Assim, as taxas de juros de quando foram emitidas podem parecer altas demais em outro tempo se as condições de captação melhorarem ou dão a impressão de serem baixas demais se as taxas de juros subirem. A Positivo, por exemplo, mencionou essa questão das taxas de juros ao justificar o anúncio de resgate antecipado de debêntures em 14 de maio passado, no seu balanço do primeiro trimestre. "Com esses resultados, anunciamos o resgate antecipado de nossas debêntures, que tem taxas caras para o momento, reduzindo assim nosso custo total de serviço da dívida", registrou a companhia.

  • Mas, se é bom para as empresas o resgate antecipado de debêntures é bom também para o investidor?

"Depende da debênture, do cenário do país e do investidor", responde Borsato. De acordo com o advogado, quando há um resgate antecipado de debêntures, é comum que tenha um prêmio, uma taxa diferente, que incide sobre o saldo devedor a pagar. Assim, os recursos são liberados para o investidor que fica livre para procurar outras opções de investimento, o que pode ser positivo em busca de melhor remuneração.

De toda forma, a previsão da possibilidade de resgate antecipado deve constar na escritura de emissão da debênture, seja ela de qualquer tipo.

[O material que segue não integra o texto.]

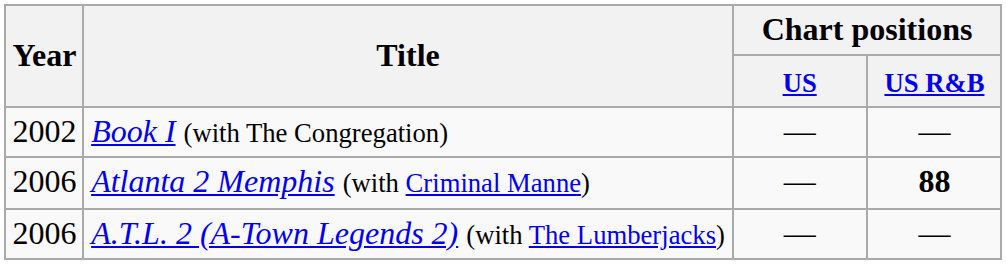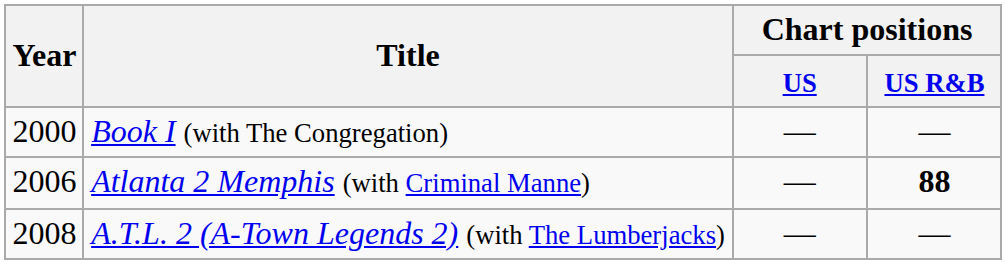Book I (with The Congregation) | Year: 2002 -> 2000
A.T.L. 2 (A-Town Legends 2) (with The Lumberjacks) | Year: 2006 -> 2008
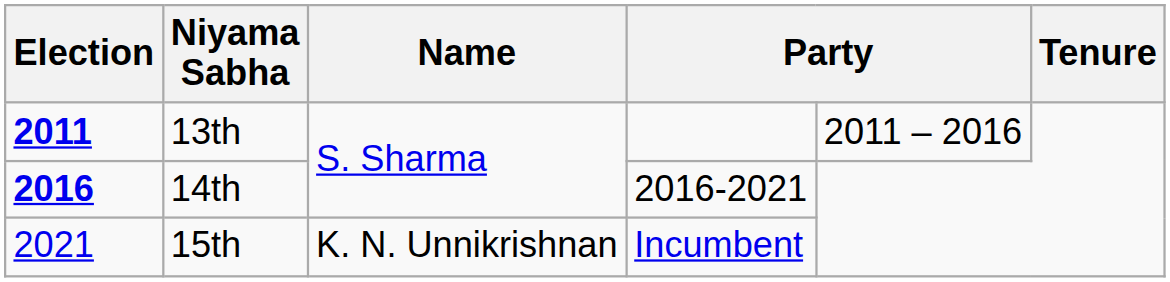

No caso das debêntures de infraestrutura, a Resolução nº 4.751 do Conselho Monetário Nacional permite a liquidação antecipada desse tipo de título, de forma total (não parcial) e desde que atenda a quatro requisitos. O primeiro é que só poderá ocorrer após quatro anos da data de emissão. Também é preciso que a previsão de liquidação antecipada e seus critérios esteja expressa na escritura de emissão.

Os outros dois pontos podem ser dispensados se no mínimo 75% dos investidores estiverem de acordo. São eles os incisos III ("taxa de pré-pagamento menor ou igual à soma da taxa do título público federal remunerado pelo mesmo índice da debênture com duration mais próxima à duration da debênture na data de liquidação antecipada, com o spread sobre o título público federal remunerado pelo mesmo índice da debênture com duration mais próxima à duration do título na data de emissão"); e IV ("previsão no Instrumento de Escritura de Emissão de possíveis datas de liquidação antecipada com intervalos não inferiores a seis meses entre elas e a fórmula de cálculo que será utilizada no momento da liquidação").

Nos demais tipos de debêntures, a necessidade ou não de um quórum mínimo de debenturistas que precisam aceitar o resgate antecipado para que ele seja válido depende muito do que está na escritura, explica o advogado. "Há escrituras que sujeitam o resgate antecipado à aprovação dos debenturistas. Outras que não tem esse tipo de previsão. Ou seja, fica exclusivamente a critério da própria companhia", diz o advogado.

Leia também: Setor de energia pode ser o primeiro a oferecer as novas debêntures de infraestrutura

Se o investidor não quiser trocar, ele tem que reunir o quórum mínimo previsto na escritura de emissão, se houver essa previsão, para fazer a empresa melhorar ou desistir da oferta. Em geral, ele tem que aceitar as condições dadas pela empresa emissora porque anteriormente já concordou com as condições previstas na escritura de emissão, quando da compra da debênture.